Mais poussons le bouchon de la réflexion. Pourquoi, après tout, faut-il interdire ces propos puisqu’on ne blesse physiquement personne ? Si on a le droit de penser du mal d’une communauté ou d’être raciste, pourquoi n’aurait-on pas le droit de le dire publiquement ? Si la sensibilité des « cibles » devient un argument, ne pourrait-on pas interdire tout propos potentiellement blessant envers qui que ce soit, et vider ainsi de son sens de tels dispositifs ? On se pose rarement cette question – on s’arrête généralement au constat que le racisme ou la discrimination, c’est mal, point final – et c’est pourtant l’élément capital. Si on interdit les propos publics haineux c’est sans doute parce que le Législateur a inconsciemment fait le postulat que l’esprit humain est malléable et facilement gagnable par l’effet de meute, aisément manipulable dès qu’on lui désigne une cible. […]

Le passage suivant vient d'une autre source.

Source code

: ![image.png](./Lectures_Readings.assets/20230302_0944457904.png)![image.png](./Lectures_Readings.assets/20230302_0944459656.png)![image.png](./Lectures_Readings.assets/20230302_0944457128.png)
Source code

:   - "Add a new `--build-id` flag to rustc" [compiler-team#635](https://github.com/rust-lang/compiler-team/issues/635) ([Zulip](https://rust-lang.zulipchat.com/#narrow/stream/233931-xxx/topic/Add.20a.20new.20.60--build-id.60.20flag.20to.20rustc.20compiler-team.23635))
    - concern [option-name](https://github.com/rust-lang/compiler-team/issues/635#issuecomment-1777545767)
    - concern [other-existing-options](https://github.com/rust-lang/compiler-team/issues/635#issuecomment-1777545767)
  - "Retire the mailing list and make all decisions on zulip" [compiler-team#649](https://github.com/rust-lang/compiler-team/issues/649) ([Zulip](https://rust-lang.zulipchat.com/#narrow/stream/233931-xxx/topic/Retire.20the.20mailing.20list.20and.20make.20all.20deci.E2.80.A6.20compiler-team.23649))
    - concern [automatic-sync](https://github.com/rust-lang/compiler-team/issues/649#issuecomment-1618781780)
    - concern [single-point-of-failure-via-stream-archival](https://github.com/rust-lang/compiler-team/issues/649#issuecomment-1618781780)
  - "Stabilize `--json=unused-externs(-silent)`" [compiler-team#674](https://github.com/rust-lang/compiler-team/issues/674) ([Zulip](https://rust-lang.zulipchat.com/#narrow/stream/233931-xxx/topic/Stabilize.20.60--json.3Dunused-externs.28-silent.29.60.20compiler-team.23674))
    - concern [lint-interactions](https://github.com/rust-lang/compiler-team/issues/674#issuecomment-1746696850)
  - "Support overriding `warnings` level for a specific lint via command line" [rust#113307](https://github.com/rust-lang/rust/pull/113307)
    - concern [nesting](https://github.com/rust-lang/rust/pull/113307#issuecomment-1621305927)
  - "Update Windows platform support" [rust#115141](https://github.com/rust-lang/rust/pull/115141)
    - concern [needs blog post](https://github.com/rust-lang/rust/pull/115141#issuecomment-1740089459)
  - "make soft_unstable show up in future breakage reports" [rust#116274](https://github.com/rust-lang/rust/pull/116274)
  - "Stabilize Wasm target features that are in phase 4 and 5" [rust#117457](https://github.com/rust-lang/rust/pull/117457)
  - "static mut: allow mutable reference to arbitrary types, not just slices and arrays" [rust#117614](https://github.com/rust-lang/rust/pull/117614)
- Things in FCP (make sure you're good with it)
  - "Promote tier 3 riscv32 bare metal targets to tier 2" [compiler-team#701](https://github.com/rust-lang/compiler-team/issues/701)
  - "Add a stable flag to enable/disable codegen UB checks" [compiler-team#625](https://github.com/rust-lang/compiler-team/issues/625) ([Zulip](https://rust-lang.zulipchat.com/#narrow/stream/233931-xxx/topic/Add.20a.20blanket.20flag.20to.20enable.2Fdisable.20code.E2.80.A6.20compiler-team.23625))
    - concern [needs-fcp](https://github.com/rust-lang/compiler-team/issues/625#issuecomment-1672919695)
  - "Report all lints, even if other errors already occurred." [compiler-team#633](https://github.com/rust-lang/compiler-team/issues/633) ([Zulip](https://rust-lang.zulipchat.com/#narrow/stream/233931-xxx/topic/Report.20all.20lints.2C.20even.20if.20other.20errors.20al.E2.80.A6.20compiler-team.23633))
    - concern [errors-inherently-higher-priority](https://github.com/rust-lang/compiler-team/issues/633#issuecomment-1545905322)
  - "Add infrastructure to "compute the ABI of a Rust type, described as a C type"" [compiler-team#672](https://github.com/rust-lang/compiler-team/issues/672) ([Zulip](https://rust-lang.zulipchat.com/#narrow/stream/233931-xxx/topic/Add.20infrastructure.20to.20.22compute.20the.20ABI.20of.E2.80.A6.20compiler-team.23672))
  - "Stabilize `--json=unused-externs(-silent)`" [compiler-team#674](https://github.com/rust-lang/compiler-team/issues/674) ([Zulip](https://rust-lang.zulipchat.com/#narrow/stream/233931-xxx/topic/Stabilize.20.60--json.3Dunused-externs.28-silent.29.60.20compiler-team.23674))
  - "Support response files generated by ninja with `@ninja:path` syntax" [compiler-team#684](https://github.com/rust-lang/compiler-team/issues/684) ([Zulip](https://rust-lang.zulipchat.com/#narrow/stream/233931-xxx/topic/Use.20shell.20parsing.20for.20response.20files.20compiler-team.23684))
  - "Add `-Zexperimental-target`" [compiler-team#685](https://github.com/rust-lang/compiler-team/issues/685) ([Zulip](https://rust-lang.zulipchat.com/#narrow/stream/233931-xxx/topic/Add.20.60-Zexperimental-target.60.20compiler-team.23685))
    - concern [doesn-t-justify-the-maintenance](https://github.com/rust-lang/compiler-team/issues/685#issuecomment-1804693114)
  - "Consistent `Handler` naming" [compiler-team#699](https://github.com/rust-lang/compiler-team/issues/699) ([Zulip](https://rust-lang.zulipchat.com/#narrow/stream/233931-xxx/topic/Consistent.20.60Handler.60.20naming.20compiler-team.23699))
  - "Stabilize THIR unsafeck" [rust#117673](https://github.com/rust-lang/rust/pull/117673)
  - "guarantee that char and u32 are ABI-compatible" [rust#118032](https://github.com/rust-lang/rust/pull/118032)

Mais il faut aller encore plus loin et dire les choses clairement : si on considère que la promotion d’idées xénophobes pose problème dans la société, c’est en réalité parce qu’on craint… le passage à l’acte ! On craint que des préjugés xénophobes mille fois répétés finissent par se retrouver légitimés par leur diffusion multipliée et acceptée, risque d’autant plus grand lorsque c’est une figure populaire qui participe de cette propagation. On craint que les idées se contaminent et permettent qu’on s’en prenne plus facilement physiquement à des individus en raison de leur origine, couleur, religion, orientation sexuelle, etc. Ces lois nous protègent physiquement en entendant limiter les processus de justification que leur diffusion permettrait, et qui altérerait le mécanisme d’autocensure chez les individus.

François DE SMET, Billet radio pour la Première (RTBF), 7 mai 2013.